--- The data Enclosed Below ---
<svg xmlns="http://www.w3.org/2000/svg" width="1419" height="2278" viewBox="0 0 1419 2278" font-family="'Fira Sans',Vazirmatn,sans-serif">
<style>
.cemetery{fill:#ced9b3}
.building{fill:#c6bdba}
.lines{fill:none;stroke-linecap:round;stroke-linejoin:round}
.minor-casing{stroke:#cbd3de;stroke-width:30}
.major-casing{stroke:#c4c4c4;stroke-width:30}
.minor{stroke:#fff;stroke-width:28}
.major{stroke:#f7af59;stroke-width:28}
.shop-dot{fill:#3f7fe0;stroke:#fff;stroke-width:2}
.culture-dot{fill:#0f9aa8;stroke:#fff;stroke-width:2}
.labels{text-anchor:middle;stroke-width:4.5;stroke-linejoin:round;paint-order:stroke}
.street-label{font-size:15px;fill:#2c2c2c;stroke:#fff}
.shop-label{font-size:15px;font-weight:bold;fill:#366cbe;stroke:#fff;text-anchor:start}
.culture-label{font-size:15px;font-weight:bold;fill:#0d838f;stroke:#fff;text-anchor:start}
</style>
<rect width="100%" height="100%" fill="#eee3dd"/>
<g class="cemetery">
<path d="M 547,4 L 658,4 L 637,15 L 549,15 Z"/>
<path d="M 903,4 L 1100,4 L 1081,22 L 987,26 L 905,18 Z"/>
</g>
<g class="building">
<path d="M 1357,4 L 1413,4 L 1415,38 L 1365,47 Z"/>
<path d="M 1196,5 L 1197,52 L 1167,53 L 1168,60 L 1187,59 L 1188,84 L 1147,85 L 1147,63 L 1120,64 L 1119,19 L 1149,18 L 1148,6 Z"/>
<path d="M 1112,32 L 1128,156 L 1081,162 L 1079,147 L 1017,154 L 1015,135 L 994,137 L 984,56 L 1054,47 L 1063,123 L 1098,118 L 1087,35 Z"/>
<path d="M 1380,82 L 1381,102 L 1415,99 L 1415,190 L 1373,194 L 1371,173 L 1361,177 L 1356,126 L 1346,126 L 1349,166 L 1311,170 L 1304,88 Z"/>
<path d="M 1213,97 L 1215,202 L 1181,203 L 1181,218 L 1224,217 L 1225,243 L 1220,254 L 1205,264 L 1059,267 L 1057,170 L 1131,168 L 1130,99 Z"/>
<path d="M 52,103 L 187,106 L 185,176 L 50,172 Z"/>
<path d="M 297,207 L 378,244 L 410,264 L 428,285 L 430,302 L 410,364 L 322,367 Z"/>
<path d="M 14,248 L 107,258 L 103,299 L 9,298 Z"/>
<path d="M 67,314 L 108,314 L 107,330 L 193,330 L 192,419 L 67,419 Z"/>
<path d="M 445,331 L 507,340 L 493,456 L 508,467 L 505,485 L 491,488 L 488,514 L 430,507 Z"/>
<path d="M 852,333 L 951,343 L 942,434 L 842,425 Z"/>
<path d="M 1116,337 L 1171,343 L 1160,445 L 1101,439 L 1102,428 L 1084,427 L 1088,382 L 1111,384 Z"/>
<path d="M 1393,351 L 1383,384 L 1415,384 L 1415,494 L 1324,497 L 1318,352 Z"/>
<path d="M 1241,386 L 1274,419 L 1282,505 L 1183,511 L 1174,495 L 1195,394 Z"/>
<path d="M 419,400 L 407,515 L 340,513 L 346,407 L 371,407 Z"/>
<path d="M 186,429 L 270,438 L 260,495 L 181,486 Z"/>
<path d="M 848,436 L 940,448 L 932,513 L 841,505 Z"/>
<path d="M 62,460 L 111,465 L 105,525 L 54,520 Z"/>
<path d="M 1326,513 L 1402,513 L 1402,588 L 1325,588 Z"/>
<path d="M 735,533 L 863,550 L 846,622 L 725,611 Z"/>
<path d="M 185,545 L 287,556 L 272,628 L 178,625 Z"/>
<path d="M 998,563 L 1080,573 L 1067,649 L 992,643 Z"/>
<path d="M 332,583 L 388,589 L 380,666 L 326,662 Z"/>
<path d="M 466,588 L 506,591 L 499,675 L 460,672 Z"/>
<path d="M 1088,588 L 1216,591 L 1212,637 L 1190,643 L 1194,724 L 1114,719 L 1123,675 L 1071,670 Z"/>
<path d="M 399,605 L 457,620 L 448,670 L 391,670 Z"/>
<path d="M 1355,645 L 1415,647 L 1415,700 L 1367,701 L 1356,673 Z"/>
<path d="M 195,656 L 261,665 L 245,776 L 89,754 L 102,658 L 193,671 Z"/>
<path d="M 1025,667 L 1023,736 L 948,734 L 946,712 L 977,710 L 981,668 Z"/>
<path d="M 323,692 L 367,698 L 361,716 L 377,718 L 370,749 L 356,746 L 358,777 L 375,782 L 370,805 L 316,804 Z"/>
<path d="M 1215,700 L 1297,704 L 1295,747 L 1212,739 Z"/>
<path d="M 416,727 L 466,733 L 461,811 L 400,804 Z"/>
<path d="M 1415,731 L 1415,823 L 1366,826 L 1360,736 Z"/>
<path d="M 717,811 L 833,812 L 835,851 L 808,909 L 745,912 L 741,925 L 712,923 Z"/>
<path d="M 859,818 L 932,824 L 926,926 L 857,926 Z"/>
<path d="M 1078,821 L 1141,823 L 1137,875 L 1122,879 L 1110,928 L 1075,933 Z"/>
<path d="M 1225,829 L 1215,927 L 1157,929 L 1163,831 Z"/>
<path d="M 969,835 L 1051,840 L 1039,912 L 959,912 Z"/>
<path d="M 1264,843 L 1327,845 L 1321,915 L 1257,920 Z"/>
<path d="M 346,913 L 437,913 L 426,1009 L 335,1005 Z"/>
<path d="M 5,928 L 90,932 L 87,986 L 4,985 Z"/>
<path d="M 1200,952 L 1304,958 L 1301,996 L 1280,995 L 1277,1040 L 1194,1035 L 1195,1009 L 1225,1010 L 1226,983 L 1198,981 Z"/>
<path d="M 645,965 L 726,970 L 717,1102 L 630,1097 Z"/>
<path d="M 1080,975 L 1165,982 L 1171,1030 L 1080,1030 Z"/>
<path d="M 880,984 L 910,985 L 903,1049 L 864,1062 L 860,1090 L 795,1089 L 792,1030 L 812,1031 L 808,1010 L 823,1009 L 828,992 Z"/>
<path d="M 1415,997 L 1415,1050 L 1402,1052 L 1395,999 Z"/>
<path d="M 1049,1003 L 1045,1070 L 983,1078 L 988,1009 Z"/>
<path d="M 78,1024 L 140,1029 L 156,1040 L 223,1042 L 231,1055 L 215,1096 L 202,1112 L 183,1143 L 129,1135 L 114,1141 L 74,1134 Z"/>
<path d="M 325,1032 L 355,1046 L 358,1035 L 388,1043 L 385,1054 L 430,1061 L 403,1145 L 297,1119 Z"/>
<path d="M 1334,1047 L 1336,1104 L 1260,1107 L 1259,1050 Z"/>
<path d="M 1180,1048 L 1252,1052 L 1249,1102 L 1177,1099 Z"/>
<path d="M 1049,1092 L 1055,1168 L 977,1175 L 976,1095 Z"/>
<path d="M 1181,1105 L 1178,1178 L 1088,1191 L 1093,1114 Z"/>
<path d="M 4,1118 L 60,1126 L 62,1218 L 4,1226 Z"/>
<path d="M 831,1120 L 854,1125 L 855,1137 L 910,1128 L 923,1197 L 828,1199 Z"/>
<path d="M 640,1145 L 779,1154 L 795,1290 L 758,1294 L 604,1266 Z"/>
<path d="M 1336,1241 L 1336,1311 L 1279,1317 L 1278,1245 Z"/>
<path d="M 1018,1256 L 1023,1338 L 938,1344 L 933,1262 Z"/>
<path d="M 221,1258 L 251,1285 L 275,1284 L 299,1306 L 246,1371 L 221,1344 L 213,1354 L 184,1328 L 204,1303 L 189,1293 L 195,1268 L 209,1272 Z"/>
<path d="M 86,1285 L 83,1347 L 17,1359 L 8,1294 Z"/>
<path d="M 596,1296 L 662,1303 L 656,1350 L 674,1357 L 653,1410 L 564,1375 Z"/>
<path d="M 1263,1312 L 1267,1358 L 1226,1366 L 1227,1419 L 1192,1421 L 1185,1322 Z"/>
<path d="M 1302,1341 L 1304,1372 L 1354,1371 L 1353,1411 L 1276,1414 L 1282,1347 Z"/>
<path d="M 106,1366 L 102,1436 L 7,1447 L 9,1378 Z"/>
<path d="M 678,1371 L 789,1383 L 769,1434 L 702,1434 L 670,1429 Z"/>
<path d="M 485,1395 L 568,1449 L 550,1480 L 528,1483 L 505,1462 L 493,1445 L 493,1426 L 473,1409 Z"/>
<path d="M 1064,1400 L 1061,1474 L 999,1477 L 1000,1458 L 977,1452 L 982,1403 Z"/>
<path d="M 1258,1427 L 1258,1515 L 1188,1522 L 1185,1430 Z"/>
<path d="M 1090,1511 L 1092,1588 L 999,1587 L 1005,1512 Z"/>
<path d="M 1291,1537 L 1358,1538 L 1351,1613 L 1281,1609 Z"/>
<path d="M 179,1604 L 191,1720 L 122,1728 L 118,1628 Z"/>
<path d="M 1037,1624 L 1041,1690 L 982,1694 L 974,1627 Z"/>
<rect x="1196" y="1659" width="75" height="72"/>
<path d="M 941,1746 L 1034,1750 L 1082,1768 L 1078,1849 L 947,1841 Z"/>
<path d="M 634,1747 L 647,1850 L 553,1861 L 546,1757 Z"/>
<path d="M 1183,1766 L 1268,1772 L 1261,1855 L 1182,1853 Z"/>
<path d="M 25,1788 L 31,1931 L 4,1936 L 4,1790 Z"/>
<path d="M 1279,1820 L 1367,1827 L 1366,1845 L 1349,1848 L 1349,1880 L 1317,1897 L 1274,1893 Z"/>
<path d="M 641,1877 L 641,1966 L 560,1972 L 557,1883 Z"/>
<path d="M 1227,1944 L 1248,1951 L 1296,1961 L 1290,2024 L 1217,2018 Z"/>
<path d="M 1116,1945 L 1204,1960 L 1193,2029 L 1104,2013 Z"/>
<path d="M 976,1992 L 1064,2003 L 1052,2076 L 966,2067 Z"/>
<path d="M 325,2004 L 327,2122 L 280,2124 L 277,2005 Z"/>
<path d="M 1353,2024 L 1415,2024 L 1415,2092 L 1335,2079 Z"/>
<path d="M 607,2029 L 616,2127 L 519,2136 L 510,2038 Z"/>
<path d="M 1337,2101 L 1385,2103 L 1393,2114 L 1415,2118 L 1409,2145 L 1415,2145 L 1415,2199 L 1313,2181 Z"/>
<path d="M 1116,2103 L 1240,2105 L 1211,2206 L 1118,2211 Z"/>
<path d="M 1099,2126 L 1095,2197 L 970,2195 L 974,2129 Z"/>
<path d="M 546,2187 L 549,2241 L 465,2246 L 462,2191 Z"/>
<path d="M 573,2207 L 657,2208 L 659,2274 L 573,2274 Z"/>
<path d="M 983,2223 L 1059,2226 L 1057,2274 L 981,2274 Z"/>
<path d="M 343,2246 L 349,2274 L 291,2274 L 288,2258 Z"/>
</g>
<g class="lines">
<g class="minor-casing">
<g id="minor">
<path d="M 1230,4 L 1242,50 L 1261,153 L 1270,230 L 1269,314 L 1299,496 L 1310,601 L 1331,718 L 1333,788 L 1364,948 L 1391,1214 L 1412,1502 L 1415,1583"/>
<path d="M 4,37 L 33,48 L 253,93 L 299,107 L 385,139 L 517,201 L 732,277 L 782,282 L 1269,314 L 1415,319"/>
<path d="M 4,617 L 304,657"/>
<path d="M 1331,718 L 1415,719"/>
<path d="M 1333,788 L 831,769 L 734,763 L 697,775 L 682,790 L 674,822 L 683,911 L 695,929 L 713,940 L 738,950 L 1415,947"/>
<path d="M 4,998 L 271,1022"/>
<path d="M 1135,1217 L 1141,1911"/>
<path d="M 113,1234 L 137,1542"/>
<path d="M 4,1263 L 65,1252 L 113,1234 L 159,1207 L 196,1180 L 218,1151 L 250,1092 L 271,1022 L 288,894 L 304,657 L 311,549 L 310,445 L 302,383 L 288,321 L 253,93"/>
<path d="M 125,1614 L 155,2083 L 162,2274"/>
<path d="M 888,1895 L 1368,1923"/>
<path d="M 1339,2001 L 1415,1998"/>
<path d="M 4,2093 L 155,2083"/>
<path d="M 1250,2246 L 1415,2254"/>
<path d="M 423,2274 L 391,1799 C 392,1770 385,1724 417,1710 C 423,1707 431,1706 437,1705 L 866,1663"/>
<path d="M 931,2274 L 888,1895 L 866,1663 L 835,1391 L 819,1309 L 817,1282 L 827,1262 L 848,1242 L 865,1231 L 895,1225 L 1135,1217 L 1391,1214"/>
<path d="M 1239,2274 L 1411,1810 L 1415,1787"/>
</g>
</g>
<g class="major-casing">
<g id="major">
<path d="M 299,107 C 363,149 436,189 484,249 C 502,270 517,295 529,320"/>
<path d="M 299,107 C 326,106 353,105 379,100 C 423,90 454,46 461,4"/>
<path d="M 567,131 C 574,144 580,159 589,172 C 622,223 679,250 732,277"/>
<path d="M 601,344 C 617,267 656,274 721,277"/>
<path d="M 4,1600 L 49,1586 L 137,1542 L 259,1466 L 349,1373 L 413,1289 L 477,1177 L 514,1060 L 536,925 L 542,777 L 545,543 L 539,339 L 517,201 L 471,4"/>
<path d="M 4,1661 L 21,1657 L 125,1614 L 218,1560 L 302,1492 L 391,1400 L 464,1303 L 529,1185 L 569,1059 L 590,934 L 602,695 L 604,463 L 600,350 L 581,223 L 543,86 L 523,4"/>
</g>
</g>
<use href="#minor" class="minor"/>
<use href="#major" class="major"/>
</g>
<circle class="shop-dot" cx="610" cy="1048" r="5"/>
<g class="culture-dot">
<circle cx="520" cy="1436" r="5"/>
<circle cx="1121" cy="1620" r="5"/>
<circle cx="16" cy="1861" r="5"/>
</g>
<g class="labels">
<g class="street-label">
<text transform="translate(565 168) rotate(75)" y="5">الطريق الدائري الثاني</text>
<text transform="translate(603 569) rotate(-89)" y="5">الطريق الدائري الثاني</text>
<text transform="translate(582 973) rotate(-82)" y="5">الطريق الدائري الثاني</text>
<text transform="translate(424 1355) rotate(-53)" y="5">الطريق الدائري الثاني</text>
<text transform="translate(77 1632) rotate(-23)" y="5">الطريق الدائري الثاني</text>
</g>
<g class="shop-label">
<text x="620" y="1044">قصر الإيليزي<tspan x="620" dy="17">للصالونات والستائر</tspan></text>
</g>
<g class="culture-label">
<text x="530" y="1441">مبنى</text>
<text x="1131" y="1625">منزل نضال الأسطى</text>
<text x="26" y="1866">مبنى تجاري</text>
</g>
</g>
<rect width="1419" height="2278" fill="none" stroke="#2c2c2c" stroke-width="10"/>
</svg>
--- End of Enclosed The data ---
### [Brief]
Search the entries above for the word "lines", and copy every line where it occurs.

### [Solution for this problem]
.lines{fill:none;stroke-linecap:round;stroke-linejoin:round}
<g class="lines">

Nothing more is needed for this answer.